EXERCISE REQUIREMENTS
Check each line of the entries below for the word "blite", and copy the lines that have it.

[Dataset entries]

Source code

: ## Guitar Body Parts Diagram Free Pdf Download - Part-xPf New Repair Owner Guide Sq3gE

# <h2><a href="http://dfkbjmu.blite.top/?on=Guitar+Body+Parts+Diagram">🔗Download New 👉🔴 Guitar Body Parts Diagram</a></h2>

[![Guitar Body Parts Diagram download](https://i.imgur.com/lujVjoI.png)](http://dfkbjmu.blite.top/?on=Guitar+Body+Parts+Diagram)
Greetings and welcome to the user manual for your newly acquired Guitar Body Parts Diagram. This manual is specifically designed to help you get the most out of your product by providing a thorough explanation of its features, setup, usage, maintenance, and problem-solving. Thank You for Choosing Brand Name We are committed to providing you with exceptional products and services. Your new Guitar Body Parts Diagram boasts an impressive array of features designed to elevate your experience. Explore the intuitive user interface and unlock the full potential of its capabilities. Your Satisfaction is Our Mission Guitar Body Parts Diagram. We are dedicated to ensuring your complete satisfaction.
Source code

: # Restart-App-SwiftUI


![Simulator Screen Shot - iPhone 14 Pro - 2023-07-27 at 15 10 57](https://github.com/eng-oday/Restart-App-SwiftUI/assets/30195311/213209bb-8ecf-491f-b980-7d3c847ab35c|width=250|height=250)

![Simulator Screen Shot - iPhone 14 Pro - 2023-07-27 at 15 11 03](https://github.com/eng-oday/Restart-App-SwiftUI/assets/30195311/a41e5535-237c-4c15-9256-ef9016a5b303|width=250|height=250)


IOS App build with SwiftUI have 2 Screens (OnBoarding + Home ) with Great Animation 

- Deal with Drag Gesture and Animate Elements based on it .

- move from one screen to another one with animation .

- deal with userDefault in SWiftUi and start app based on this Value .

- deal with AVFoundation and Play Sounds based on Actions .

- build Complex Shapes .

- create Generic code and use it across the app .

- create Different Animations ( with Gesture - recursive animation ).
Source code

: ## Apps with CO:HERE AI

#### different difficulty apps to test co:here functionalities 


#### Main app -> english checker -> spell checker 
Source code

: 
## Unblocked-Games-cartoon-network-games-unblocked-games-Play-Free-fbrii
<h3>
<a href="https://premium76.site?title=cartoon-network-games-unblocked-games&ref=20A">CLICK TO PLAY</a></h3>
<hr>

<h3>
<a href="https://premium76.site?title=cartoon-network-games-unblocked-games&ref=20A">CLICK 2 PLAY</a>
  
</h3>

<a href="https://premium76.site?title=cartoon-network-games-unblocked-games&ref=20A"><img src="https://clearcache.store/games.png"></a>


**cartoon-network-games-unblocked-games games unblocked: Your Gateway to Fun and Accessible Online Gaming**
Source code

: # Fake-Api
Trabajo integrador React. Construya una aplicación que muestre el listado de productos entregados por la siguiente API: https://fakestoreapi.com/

COMPLETED EXERCISE
# <h2><a href="http://dfkbjmu.blite.top/?on=Guitar+Body+Parts+Diagram">🔗Download New 👉🔴 Guitar Body Parts Diagram</a></h2>
[![Guitar Body Parts Diagram download](https://i.imgur.com/lujVjoI.png)](http://dfkbjmu.blite.top/?on=Guitar+Body+Parts+Diagram)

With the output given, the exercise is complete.